(Collected data)
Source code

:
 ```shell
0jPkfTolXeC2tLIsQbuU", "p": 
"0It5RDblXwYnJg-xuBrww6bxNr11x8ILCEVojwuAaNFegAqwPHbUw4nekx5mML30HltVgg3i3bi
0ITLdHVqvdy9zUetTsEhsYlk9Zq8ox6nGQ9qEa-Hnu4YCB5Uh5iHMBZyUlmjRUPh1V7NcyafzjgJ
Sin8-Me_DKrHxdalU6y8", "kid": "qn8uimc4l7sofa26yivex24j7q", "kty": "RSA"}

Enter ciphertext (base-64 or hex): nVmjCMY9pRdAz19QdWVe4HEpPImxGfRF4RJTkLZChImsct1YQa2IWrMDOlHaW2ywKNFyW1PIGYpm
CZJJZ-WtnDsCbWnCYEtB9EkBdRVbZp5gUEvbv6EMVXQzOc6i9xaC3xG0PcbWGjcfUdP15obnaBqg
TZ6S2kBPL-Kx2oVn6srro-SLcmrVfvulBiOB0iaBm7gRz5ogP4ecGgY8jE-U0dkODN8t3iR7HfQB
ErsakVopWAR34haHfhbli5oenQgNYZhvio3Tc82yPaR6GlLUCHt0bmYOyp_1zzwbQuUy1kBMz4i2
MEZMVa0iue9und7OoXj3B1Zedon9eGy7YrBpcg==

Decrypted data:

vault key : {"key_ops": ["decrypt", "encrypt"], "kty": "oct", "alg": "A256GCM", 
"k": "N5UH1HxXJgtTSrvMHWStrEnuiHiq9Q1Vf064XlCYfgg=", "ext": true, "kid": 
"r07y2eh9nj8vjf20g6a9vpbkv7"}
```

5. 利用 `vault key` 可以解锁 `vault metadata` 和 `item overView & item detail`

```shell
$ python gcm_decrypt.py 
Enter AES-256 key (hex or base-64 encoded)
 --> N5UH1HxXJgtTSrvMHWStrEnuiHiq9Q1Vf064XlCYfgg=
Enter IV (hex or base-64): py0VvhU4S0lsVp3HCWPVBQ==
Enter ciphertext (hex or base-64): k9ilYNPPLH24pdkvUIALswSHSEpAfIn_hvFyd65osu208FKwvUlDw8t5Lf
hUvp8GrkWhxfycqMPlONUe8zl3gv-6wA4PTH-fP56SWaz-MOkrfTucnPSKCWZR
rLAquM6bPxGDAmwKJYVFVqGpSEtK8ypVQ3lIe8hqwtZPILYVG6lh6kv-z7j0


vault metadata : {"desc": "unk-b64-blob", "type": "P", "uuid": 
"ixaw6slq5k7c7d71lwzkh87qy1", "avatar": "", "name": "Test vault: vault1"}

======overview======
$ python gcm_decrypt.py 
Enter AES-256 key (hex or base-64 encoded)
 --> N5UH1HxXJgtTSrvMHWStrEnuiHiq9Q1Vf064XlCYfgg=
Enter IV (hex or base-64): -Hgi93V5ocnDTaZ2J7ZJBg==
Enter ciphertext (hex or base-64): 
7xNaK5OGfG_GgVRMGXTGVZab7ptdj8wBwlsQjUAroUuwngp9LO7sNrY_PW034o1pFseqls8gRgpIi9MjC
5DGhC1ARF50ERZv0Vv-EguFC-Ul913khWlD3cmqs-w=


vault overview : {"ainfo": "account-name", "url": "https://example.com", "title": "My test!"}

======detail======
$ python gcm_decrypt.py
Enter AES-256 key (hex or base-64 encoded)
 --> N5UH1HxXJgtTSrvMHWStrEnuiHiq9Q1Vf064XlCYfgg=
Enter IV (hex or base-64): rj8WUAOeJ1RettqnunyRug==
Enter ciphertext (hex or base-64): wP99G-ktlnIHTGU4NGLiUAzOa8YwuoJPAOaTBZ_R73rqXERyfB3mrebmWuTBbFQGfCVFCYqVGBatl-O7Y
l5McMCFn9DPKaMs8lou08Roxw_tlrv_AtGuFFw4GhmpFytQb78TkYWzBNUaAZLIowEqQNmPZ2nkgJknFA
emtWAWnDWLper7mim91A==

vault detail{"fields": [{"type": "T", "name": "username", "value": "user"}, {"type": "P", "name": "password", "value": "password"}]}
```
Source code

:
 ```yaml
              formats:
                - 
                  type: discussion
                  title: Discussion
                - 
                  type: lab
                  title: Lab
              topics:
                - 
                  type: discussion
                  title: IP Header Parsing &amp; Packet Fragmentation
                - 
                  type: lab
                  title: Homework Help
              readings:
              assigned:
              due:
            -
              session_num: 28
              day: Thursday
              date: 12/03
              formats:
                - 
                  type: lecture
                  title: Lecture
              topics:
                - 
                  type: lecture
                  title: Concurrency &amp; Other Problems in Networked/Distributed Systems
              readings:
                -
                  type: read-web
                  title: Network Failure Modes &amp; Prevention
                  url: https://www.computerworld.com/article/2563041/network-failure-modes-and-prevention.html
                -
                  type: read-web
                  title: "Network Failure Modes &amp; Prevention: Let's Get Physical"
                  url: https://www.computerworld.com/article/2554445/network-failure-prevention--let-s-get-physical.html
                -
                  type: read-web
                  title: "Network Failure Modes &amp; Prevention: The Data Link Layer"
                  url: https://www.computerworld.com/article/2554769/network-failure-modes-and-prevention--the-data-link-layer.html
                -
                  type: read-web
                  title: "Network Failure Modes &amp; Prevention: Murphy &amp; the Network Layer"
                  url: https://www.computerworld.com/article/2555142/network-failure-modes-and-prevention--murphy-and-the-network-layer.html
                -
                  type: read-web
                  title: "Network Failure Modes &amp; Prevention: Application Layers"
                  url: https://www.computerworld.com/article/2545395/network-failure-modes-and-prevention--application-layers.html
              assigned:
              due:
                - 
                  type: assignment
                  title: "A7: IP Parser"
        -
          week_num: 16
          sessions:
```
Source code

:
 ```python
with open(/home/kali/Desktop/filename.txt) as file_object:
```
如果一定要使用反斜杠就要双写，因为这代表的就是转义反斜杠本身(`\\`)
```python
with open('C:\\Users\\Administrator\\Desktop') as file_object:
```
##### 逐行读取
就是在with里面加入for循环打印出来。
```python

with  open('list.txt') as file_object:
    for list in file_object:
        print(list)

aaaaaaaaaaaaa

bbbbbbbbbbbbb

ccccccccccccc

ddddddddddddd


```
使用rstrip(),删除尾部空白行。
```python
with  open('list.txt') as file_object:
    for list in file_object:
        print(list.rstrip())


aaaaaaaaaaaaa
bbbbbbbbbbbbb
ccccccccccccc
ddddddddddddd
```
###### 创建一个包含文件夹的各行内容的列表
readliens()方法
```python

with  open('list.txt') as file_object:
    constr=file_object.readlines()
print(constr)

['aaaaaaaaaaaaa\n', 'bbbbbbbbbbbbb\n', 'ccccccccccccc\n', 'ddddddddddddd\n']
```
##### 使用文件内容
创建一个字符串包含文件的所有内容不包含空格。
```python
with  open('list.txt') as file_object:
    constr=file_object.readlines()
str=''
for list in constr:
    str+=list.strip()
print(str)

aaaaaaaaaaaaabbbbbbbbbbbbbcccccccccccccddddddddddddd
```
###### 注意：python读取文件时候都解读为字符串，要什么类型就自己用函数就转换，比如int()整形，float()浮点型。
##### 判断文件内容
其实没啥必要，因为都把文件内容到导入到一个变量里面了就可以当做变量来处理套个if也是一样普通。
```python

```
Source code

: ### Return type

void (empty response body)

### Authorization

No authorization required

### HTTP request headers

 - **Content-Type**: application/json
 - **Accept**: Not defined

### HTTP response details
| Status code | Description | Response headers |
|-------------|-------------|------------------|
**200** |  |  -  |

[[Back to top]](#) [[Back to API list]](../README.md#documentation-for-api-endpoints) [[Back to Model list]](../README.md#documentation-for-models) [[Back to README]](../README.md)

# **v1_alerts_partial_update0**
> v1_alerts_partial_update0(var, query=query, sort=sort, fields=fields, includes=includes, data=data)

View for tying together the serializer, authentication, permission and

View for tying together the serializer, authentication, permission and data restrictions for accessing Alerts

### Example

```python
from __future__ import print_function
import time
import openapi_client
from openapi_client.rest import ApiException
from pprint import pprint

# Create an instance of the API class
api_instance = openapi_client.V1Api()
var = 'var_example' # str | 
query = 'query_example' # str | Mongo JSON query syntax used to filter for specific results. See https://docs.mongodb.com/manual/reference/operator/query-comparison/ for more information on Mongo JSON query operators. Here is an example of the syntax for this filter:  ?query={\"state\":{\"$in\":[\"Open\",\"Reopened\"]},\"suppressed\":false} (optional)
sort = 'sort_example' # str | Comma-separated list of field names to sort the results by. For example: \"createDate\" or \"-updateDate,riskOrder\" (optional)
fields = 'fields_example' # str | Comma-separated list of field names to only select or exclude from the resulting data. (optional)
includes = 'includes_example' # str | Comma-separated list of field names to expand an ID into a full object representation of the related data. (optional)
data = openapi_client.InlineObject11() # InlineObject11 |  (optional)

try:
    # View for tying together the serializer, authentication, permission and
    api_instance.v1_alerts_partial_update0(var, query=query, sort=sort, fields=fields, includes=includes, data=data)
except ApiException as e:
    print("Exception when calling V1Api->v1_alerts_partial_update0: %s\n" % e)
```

TASK ITEM | Look above for the line containing "[[Back to top]](#)". Output from there through the line containing "### Example", exactly and inclusively.

WRITTEN RESPONSE |
[[Back to top]](#) [[Back to API list]](../README.md#documentation-for-api-endpoints) [[Back to Model list]](../README.md#documentation-for-models) [[Back to README]](../README.md)

# **v1_alerts_partial_update0**
> v1_alerts_partial_update0(var, query=query, sort=sort, fields=fields, includes=includes, data=data)

View for tying together the serializer, authentication, permission and

View for tying together the serializer, authentication, permission and data restrictions for accessing Alerts

### Example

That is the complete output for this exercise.